EXCLUSIVE: In a very interesting move, Deadline hears that producers of the currently previewing Broadway revival of David Mamet‘s Glengarry Glen Ross starring Kieran Culkin, Bob Odenkirk, Bill Burr and Michael McKean are planning to stage the play with an all-female cast once the current gang’s limited engagement ends on June 14.
Directed by Patrick Marber, the Culkin-led cast of Glengarry has already been extended twice since beginning previews March 10. Opening night, at the Palace Theatre, is March 31.
While a production spokesperson would neither confirm nor deny the plan, he did provide the following statement to Deadline: “Over the years there has been interest expressed to both playwright David Mamet and producer Jeffrey Richards about an all-female cast of Glengarry Glen Ross. In fact, there was a reading in 2022 with a female company. At this time, the focus is on the production currently on Broadway starring Kieran Culkin, Bob Odenkirk, Bill Burr, Michael McKean, Donald Webber, Jr., Howard W. Overshown, John Pirruccello.”
No word yet on who might appear in the female cast, which could hit the Palace stage this summer.
The possibility of an all-female Glengarry on Broadway has been around for a while. In 2018, producer Richards was planning just such a production under the direction of Chicago P.D. actress Amy Morton. That staging was set to begin performances in 2019 but never came off.
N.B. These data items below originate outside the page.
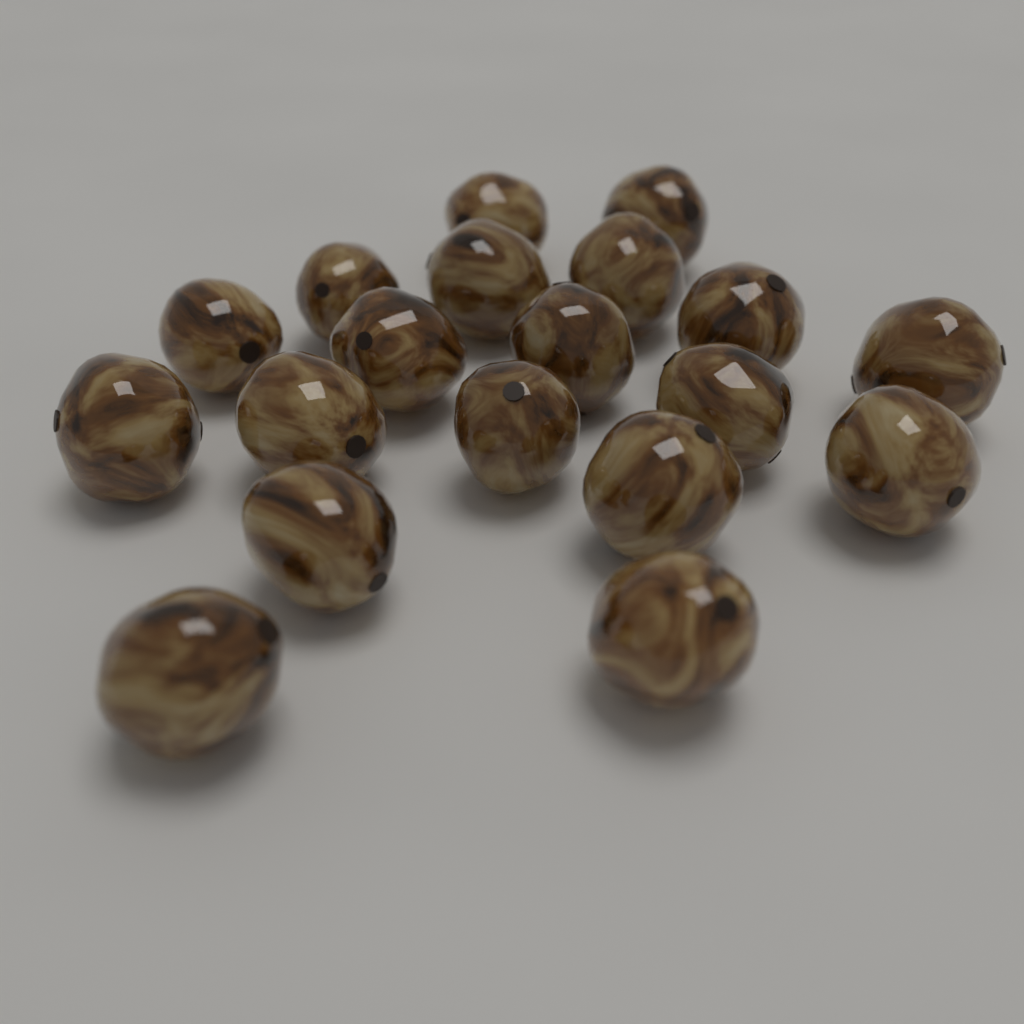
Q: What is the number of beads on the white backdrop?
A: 19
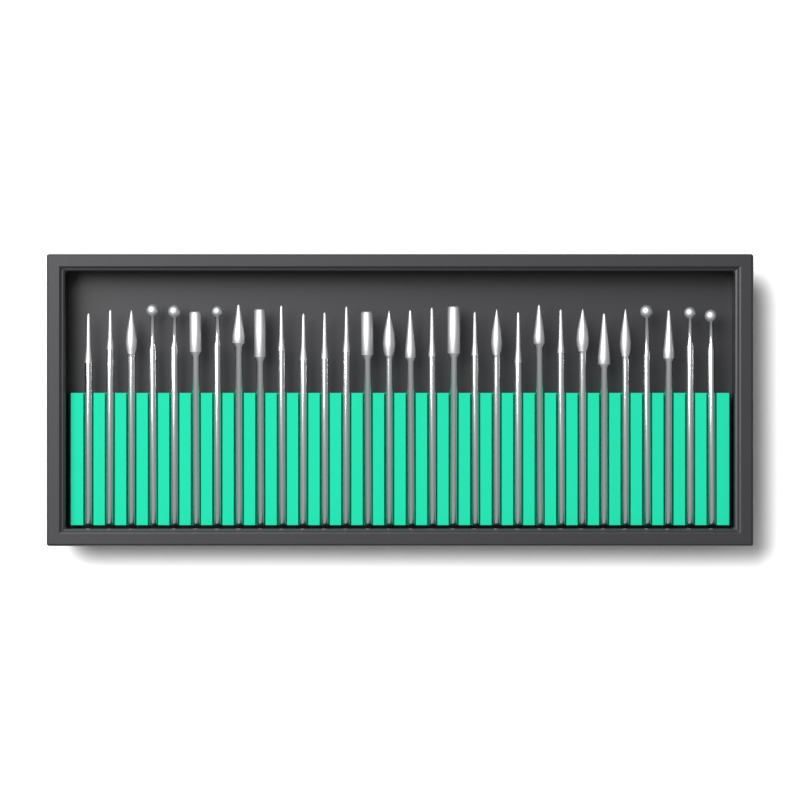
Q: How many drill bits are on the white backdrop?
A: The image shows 30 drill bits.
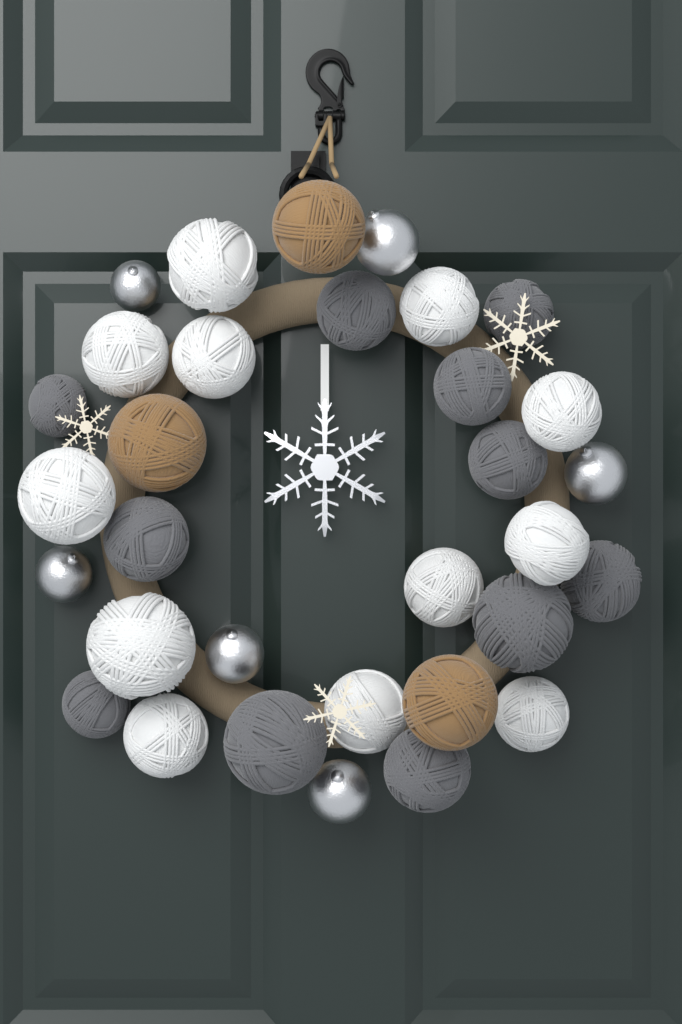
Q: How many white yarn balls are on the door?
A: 12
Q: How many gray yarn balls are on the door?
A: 11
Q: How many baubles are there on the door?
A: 6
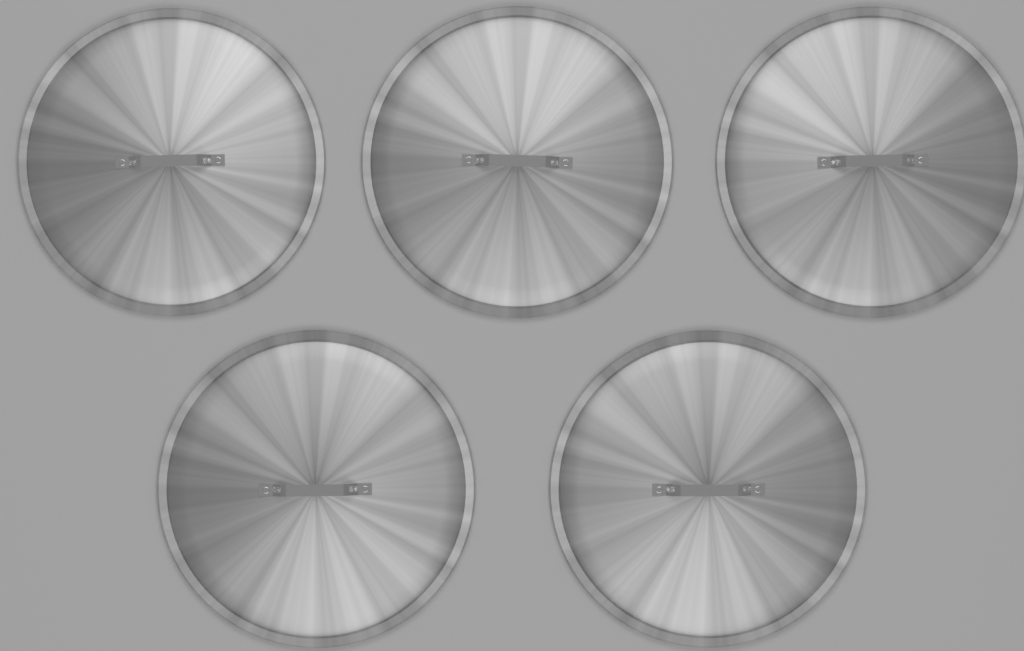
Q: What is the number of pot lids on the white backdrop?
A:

Back in 2013 an all-female reading of the play was held at the Los Angeles County Museum of Art featuring Robin Wright, Catherine O’Hara, Maria Bello, Allison Janney and Mae Whitman.
Mamet’s Pulitzer Prize-winning 1983 drama is set in a cutthroat Chicago real estate office where four salespeople compete to sell mostly worthless properties to unwitting customers. Whoever sells the most wins a car; whoever sells the least is out of a job – a ruthless environment where each character will do anything to come out on top.
Richards, the lead producer of Glengarry Glen Ross, was the press agent for the original production in 1984, and subsequently produced revivals in 2005 and 2012.